Detailed proposals for the new Royal Edinburgh Hospital are due to be discussed by councillors at Edinburgh City Council's planning committee next month.
If the plans get the go ahead, construction at the Morningside site should begin within months and work is expected to be completed at the end of 2016.
The new network of buildings - which will be the first phase of a bigger development - will include a main inpatient unit for people with acute psychiatric problems, and two smaller units - one for older people with mental health problems and one for people who have suffered a brain injury.
Originally the Edinburgh Lunatic Asylum, the hospital opened in 1813. It was renamed The Royal Edinburgh Hospital for Mental and Nervous Disorders in 1922. The hospital's original building, MacKinnon House, which is listed architecturally will be refurbished in a later phase. Most of the other existing buildings will be demolished.

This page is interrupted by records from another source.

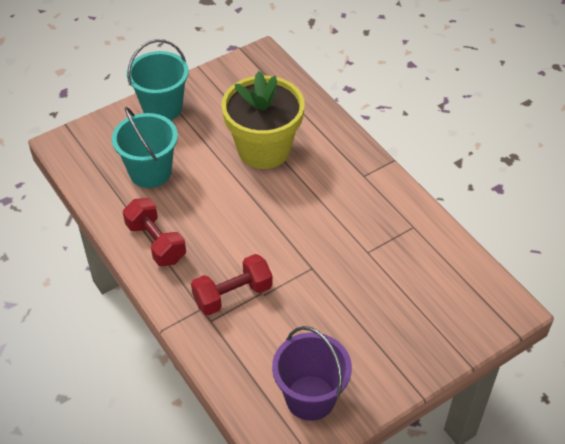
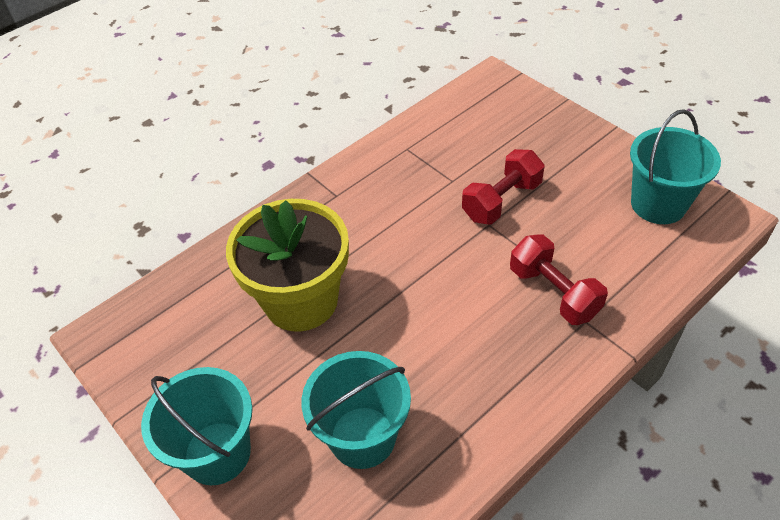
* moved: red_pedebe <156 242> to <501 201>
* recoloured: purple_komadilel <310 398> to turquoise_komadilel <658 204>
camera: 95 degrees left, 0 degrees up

Concerns have been raised, however, over a reduction in the number of beds from 256 to 185, with the British Medical Association (Scotland) saying there could be a need for more beds rather than fewer as the population ages. However, the health board says it has taken this issue into account and as well as providing care the new facility will also be expanding its community services.
Problems with the existing buildings were highlighted in the application going to planners and included being unsuitable for patient care, leading to a greater risk of serious incidents on the wards. The buildings are also described as costly to run and a poor environment to work in.
The application said: "The older buildings on the site... are in part unsuitable for treatment of mental illness due to their complicated layouts, poor sightlines, high maintenance and heating costs and limited or poor standard of residential accommodation. The condition of the buildings poses significant challenges to provide the quality of care and working environment required.
"Poor or inappropriate accommodation can also have a profound effect on patient wellbeing, staff recruitment and retention and the number and severity of incidents on inpatients wards."
It says problems with existing facilities are such that the set up is not financially sustainable: "It is proposed that the majority of buildings or structures on the site will ultimately be demolished over the life time of the plan to make way for the construction of new, high quality, fit-for-purpose facilities."
In an interview with The Herald earlier this month Dr Donald Lyons, chief executive of the watchdog, the Mental Welfare Commission of Scotland, criticised the standard of accommodation at the Royal Edinburgh Hospital, as "outdated" and "shameful".
He welcomed plans for the new hospital, adding that he accepted the reduction in bed numbers as long as there were sufficient community services to support patients.
"As I understand it, NHS Lothian wants to take the rehab facilities off site to be community based. What you have is a rehabilitation centre, not in the hospital, but in the community. I believe that does help people recover from their illness and reintegrate into the community much better than a facility based in the hospital," he added.
David Small, chairman of the Royal Edinburgh Hospital Project Board at NHS Lothian, said the new facility would work alongside a growing number of community-based services.
"The Royal Edinburgh Hospital campus development is a hugely exciting project which, once completed, will bring many benefits to both patients and staff and to surrounding communities.
"Our plans for mental health beds are in line with our longer term mental health strategy which includes providing more care for patients in the community and less in hospital beds. Patients and families tell us that they prefer to be cared for at home and this aids rehabilitation and recovery," he said.
"Phase one of the development will have 185 beds and we are currently looking at the mix of those beds between services, as well as considering the number of services that will be included in future phases of the development. Our senior clinical staff, as well as patients and partner representatives through our stakeholder group support us in this move.
"We have already invested significantly in community mental health and rehabilitation services such as intensive home treatment teams, crisis intervention services like the Edinburgh Crisis Centre and in 24/7 supported accommodation in the community."